Robert Garrard II
'The Queen's Cup Ascot 1865'
Silver & wood Victorian London, 1864 Maker's mark of Robert Garrard II
Height of cup: 58.4cm, 22.9in Weight: 6,640g, 213oz 10dwt
Bearing the retailers incuse stamp of R & S Garrard, Panton Street
Robert Garrard II was apprenticed in 1809 to his father, Robert Garrard I, a partner of Wakelin and Company, and gained his freedom of the Grocers' Company by patrimony in 1816. After the death of his father in 1818, Garrard entered his mark and, with his brothers James and Sebastian, took over the management of the workshop. During the early nineteenth century, the firm's business expanded at a tremendous rate, especially after the decline of Rundell, Bridge and Rundell in the 1820s.
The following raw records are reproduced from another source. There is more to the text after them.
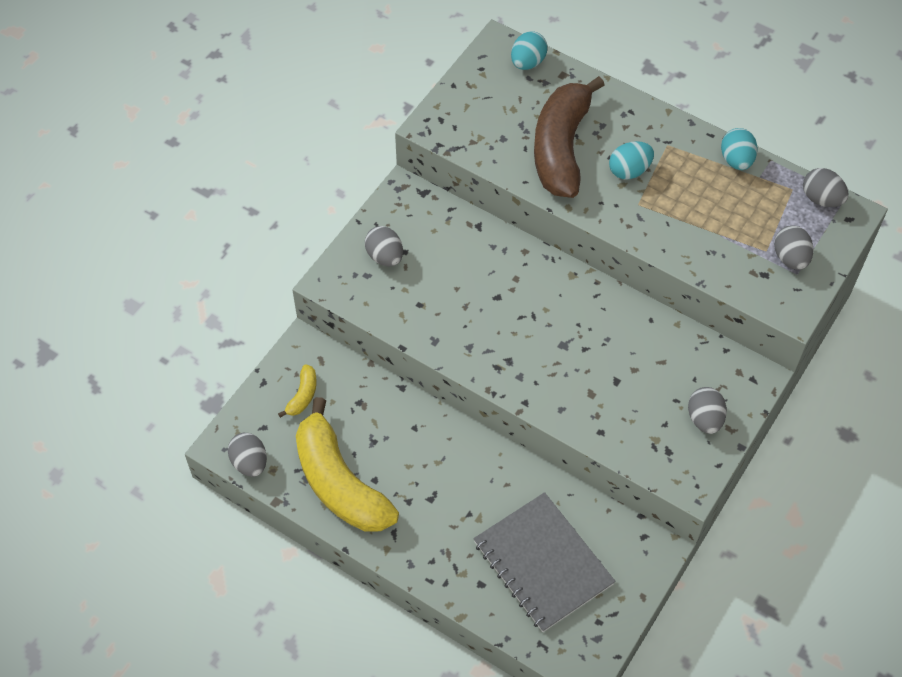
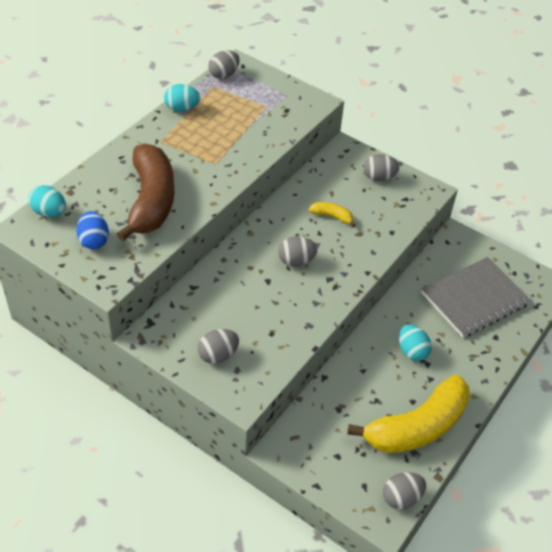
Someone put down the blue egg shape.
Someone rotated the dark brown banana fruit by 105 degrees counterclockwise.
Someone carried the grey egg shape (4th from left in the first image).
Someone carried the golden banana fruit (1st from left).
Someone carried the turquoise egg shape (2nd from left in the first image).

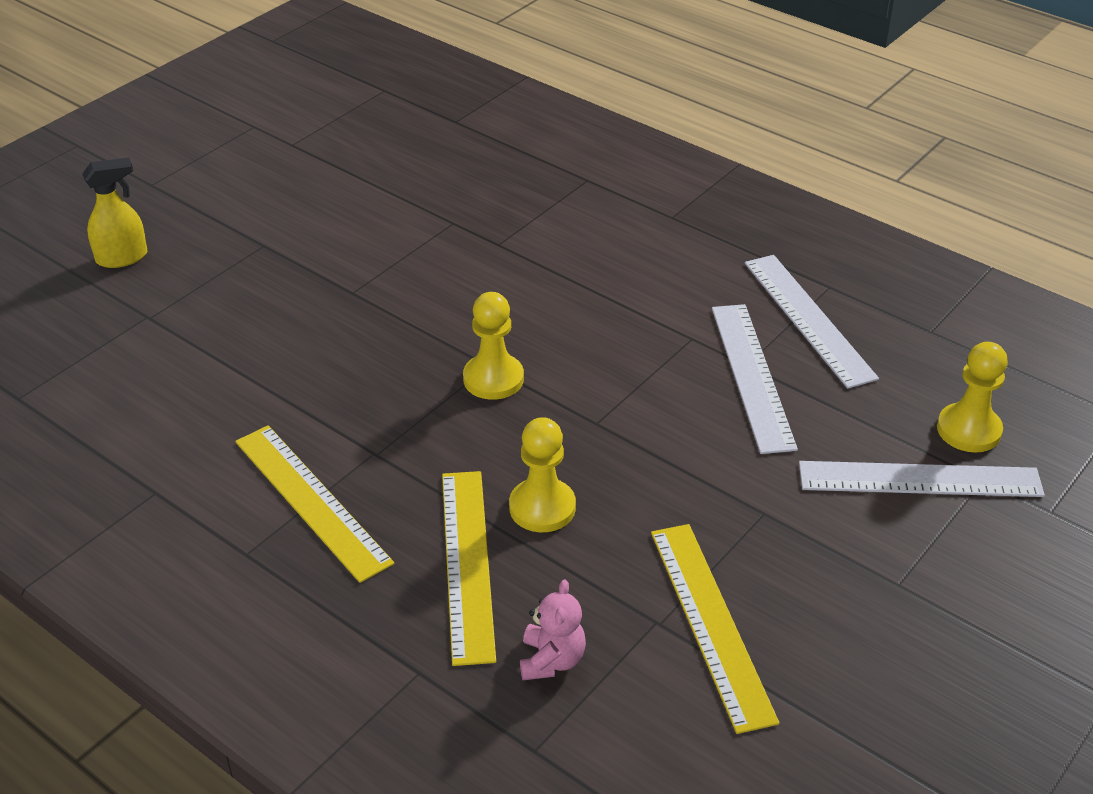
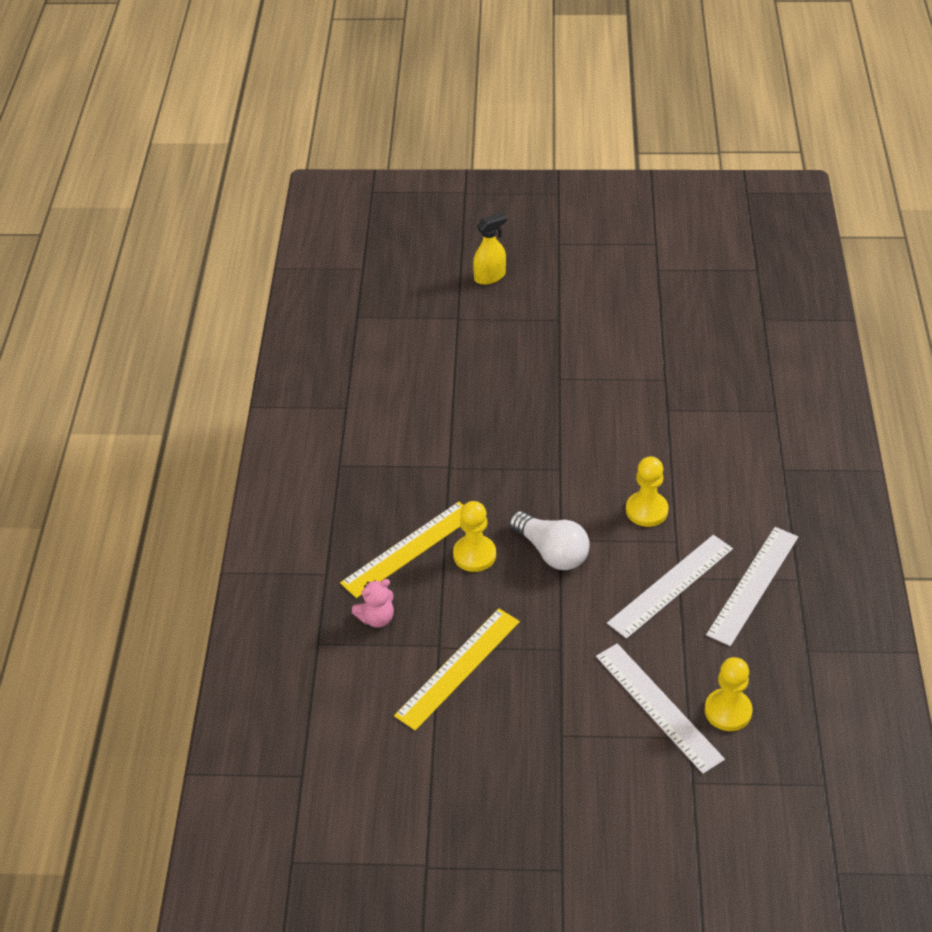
Someone rotated the golden spray bottle by 60 degrees counterclockwise.
Someone put down the snow-white lightbulb.
Someone carried the golden chess pawn (1st from left in the first image).
Someone took away the golden ruler (1st from left).

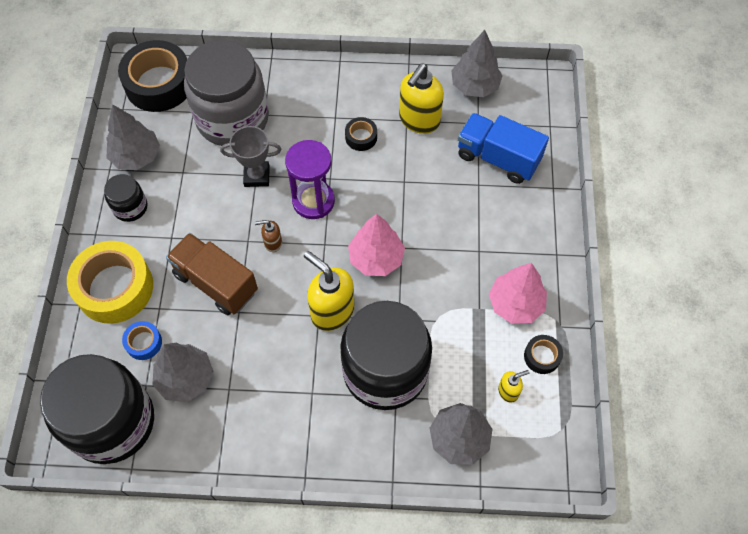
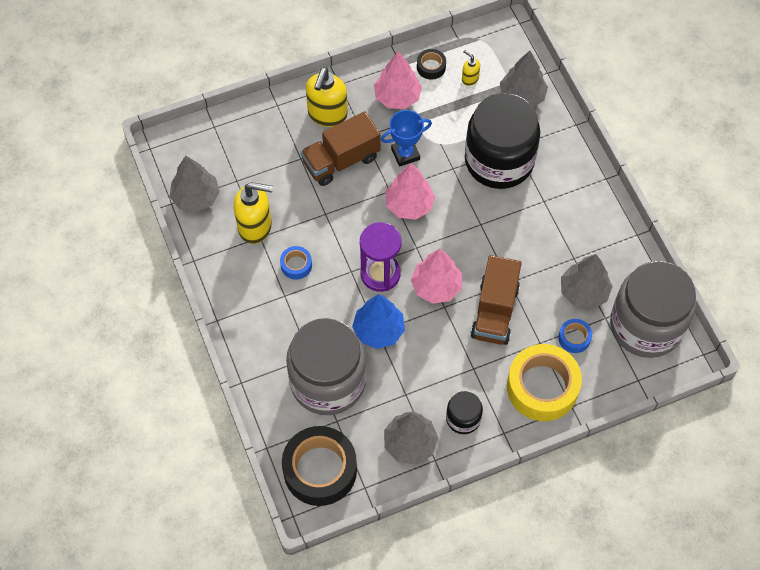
Someone repainted the ebony roll of tape (2nd from left), which became the blue roll of tape (1st from left).
Someone put down the dark brown toy truck (1st from left).
Someone carried the golden pump bottle (1st from left in the first image).
Someone swapped the grey prize cup for the blue fir tree.
Someone put down the blue prize cup.
Someone swapped the dark brown pump bottle for the rose-pink fir tree (3rd from left).
Someone repainted the ebony preserve jar (1st from left), which became the grey preserve jar (2nd from left).
Someone took away the blue toy truck.

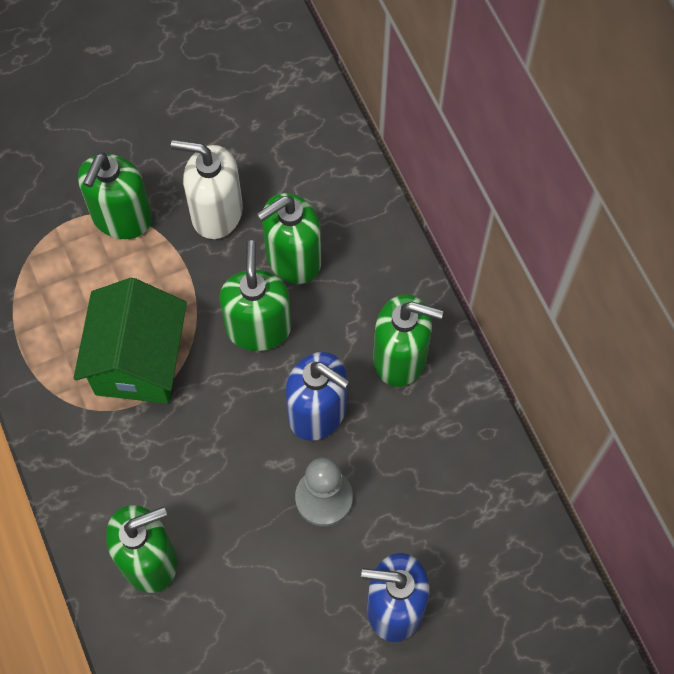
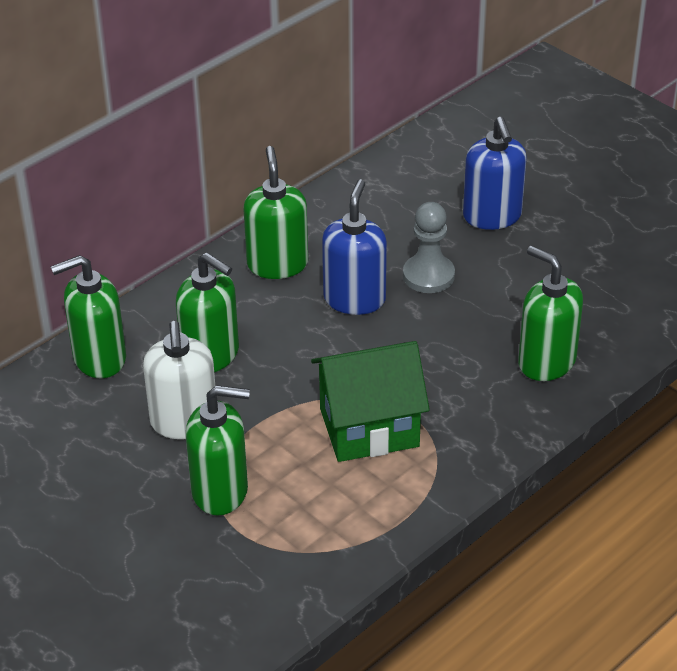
Someone carried the leaf-green pump bottle (3rd from left in the first image).

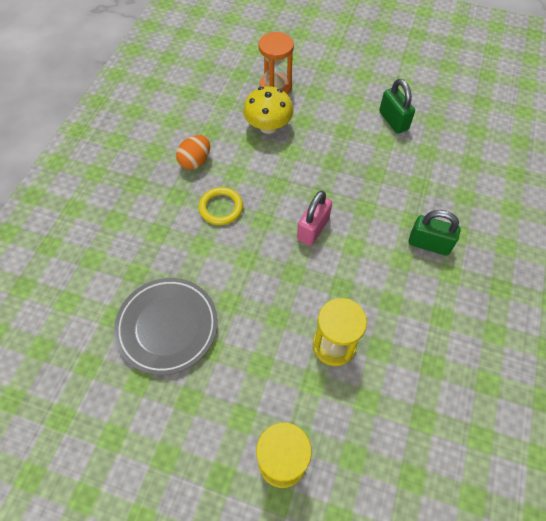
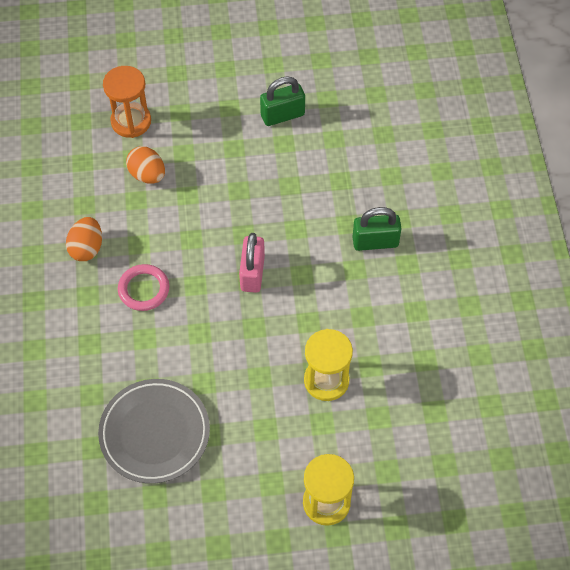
Someone repainted the golden hoop, which became the rose-pink hoop.
Someone swapped the golden fungus for the orange-coloured egg shape (2nd from left).
Someone rotated the leaf-green small lock (1st from left) by 60 degrees counterclockwise.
In 1830, the Garrards were appointed goldsmiths and jewellers to the king and in 1843 official crown jewellers. A large design studio was set up by them, which was modelled on that developed by Rundel, Bridge and Rundell and employed several well-known painters and sculptors, including Edmund Cotterill. During the mid-nineteenth century, Garrard's was one of the leading producers of elaborate presentation silver.
An impressive Victorian silver hand-wrought and cast presentation Royal Ascot,"Elizabethan" or" Francois Premier" (1)Historismus tankard. The tankard finely chased with large bosses and geometric strap-work on a frosted ground, the front boss engraved "The Gift of Her Majesty The Queen, Ascot 1865", the finely detailed cast finial formed as St Thomas of Aquitaine with his page attendants either side, with his gauntlet on the floor.
The cornucopia handle issuing out of lion's mouth, the whole raised on four cast bulbous cartouche ball feet. The tankard resting on an octagonal plinth applied with two open-work Royal ciphers, and two cartouches - engraved as follows - "The Queen's vase 1865" the other "Won by Eltham",
An illustration for this prize cup appears in the "The London Illustrated News -" June 1865, Vol XLVI.
There were four runners, with betting about even on Mr Robinson's Eltham, the favourite, ridden by S.Adams. The Times reported on the race as follows, "Breeze, owned by Baron Rothschild, was first out: Eltham rushed past him and carried on running round the top turn, when Adams indulged him with a pull, and Breeze was, in consequence, left in the lead, which carried on into the Swinley Mile Bottom. On reaching the mile post, the pair closed and raced together to the road, where the Baron's filly drew slightly away, and came into the straight half a length in advance of the favourite, the pair having the race to themselves at the distance... within a stride or two of the chair (Eltham) came with a rush, and finished a splendid race with a dead heat".
1- This mode of decoration was chiefly characterised by its use of heavy strapwork around cartouches in the 19th century, and was favoured in racing cups.